Allegedly two employees complained about the work conditions, sparking a rapid response from Penn. It all started with a January 28 New York Times story describing a day at one of the vaccination sites, Dodger Stadium. The two employees reportedly commented on the Times’ story publicly.

“One self-described ‘CORE staff’ member said the employees were overworked after LA Mayor Eric Garcetti switched the stadium from a virus testing site to a vaccination center” reports the New York Post. The staff member wrote they worked 18-hour days, six days each week, without the opportunity to take breaks.”

A second anonymous employee rebutted the Times’ assertion that site workers received “Krispy Kreme for breakfast and Subway for lunch.” The individual wrote, “We usually DON’T get breakfast, just coffee” and added lunch was “NOT” Subway, but “the same old lettuce wraps every day. It’s free lunch for staff/volunteers so I’m not complaining but still…not Subway” wrote the worker.

In the letter to staff, which was leaked to the Times, an enraged Penn wrote a “scathing 2,200-word email to staffers Friday, in which he accused the unnamed pair of ‘obscene critiques’ and said they should quit, The Los Angeles Times reported.” Penn’s letter began, “to whoever authored these, understand that in every cell of my body is a vitriol for the way your actions reflect so harmfully upon your brothers and sisters in arms.”

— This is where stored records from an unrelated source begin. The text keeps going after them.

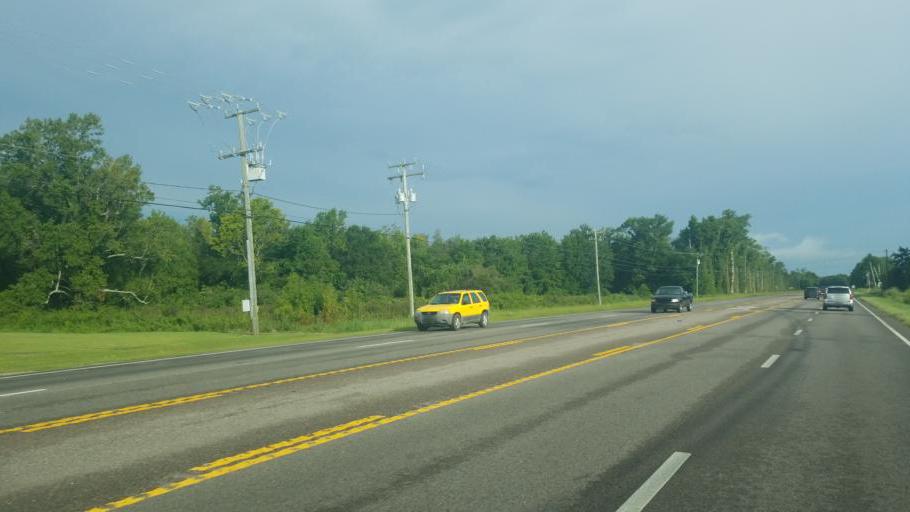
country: US
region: North Carolina
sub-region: Currituck County
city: Currituck
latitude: 36.3286
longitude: -75.9433
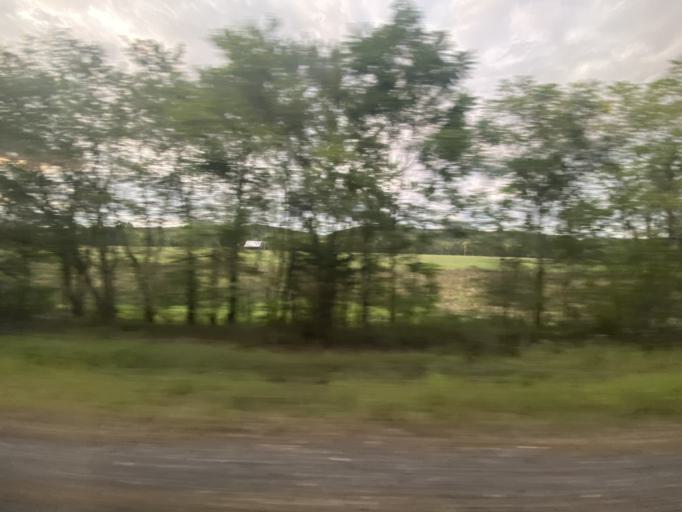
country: US
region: West Virginia
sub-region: Mineral County
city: Fort Ashby
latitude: 39.5172
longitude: -78.5599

That doesn’t sound like an apology? Penn continued, saying CORE, which he co-founded after the Haiti earthquake in 2010, has “strong complaint procedures and endless other internal avenues for productive criticism” from staffers. Clearly, Penn cared not so much about the content of the complaints, but the publicity of them.

Anyone “predisposed to a culture of complaint” and “broad-based cyber whining” should just quit, he added. “It’s called quitting…Quit for CORE. Quit for your colleagues who won’t quit. Quit for your fellow human beings who deeply recognize that this is a moment in time. A moment of service that we must all embody sometimes to the point of collapse.” One question…has anyone seen Penn himself volunteering or administering vaccines for 18-hours on end without a break, to “the point of collapse?” Didn’t think so.